Black Cow, Fernhill Gate, Bolton



The Fernhill Gate area of Wigan Road looking towards the former Rumworth Hotel. The Black Cow is believed to have been situated in one of the houses immediately before the Rumworth. 

Fernhill Gate is the area of Deane that slopes down Wigan Road towards the junction with Beaumont Road. The name hasn't completely fallen out of use but any reference to the area is usually indicated by the Sutton Estate which was constructed in the area in the late fifties and early sixties.

A number of pubs came and went in this area of Deane and one of those was the Black Cow. The pub was run for the whole of its existence by a spinster, Ann Helme. 

Miss Helme was born around 1807 in the village of Longworth situated some five miles north of Bolton. The village was purchased by Bolton Council in 1907 and Delph Reservoir was constructed on its site. 

Little is known of Ann Helme's early life. However, by 1841 she was working as a servant at Grundy Fold, a small collection of buidlings situated not far from Fernhill Gate at the end of what is now Greenhill Lane (known at that time as Green Lane). 

By 1861, Ann Helme was living with a servant at the Black Cow beerhouse on the Bolton to Westhoughton road. This was sometimes referred to as the 'Old Road' and is now known as Wigan Road. Given that the beerhouse doesn't appear in the 1855 local directory we can only assume that it was set up in the late-1850s. 

 In 1863, Miss Helme was prosecuted for allowing her pub to be open before midday on a Sunday. Opening hours in those days were quite liberal the exception being on a Sunday morning when people were expected to be at church and pubs were forced to close. The 1830 Beerhouse Act enabled people to set up pubs on payment of 2 guineas (£2.10).
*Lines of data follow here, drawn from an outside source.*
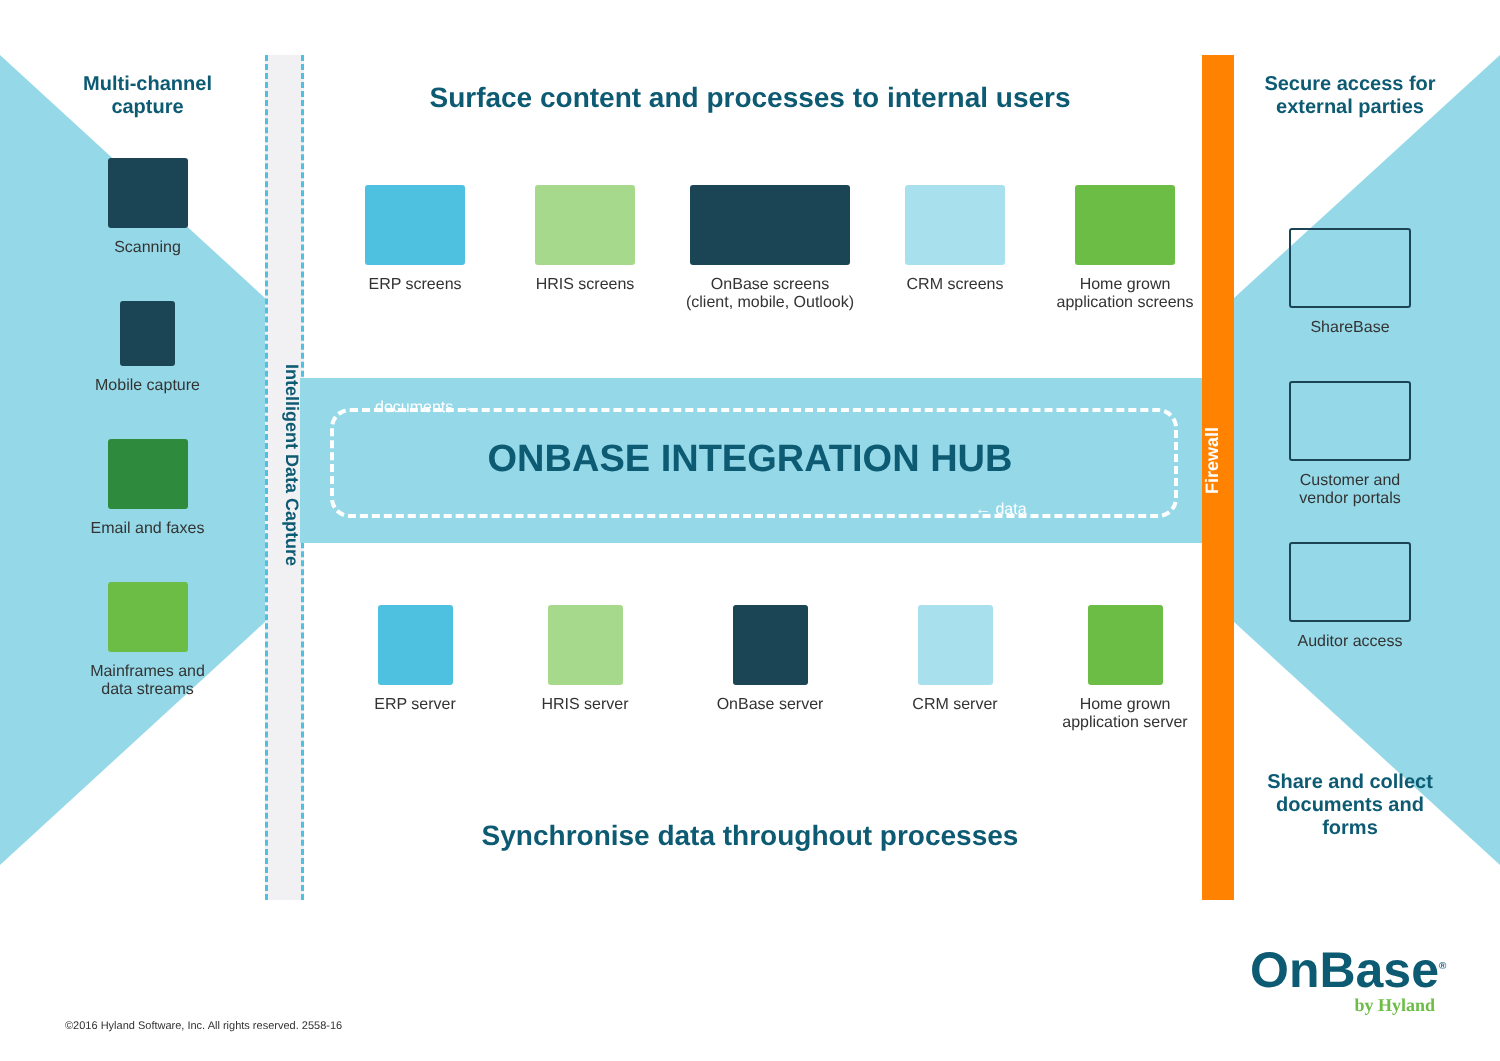Multi-channel
capture
Scanning
Mobile capture
Email and faxes
Mainframes and
data streams
Intelligent Data Capture
Surface content and processes to internal users
ERP screens HRIS screens OnBase screens
(client, mobile, Outlook)
CRM screens Home grown
application screens
documents →
ONBASE INTEGRATION HUB
← data
ERP server HRIS server OnBase server CRM server Home grown
application server
Synchronise data throughout processes
Firewall
Secure access for
external parties
ShareBase
Customer and
vendor portals
Auditor access
Share and collect
documents and forms
OnBase<sup>®</sup>
by Hyland
©2016 Hyland Software, Inc. All rights reserved. 2558-16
Many pubs began in this fashion and were initially just a person's sitting room. There was no bar and because only beer was served there were no optics or bottles of spirits. Quite often there would be a beer barrel on a stillage. As a result, the cost of setting up a pub was minimal. 

This arrangement also made it easy to close down a pub and convert the premises back to a home residence. That's what appears to have happened in the case of the Black Cow. By 1881 Ann Helme was a retired beerseller living at 506 Fernhill Gate, which was how Wigan Road was known in those days. 

Number 506 still exists. It's one of a small row of houses near what used to be the Rumworth Hotel. 

The Black Cow was one of a number of pubs and beerhouses that have come and gone in the Fernhill Gate area over the years. James Heyes was running a beerhouse next door to the Black Cow in 1871. This was named the Wellington in 1881 but subsequently disappeared. There was also pubs in the area named the Colliers Arms that appears on maps from the 1890s. The most permanent pub in the area was the Rumworth Hotel which opened in 1893 and closed in 2011.

1 comment:

  1. Hello there, I have been doing some research about the pubs around Fernhill Gate looking at old maps and the census. The 1892 OS Map shows the Colliers Arms was the Rumworth, its location is identical on the 1907 map along with the two bays. From the 1891 census the Wellington appears right next to Green Lane, on the 1892 map you can see a large building in that location and another smaller one two doors down, probably the Black Cow. So I think these two pubs were further along the road than the Rumworth where Beaumont Rise is now. Also, the Black Cow was being run by Mrs Ann Fletcher in 1891. By the time of the 1907 OS map the Black Cow and the Wellington appear to have been divided into smaller homes and were no longer pubs.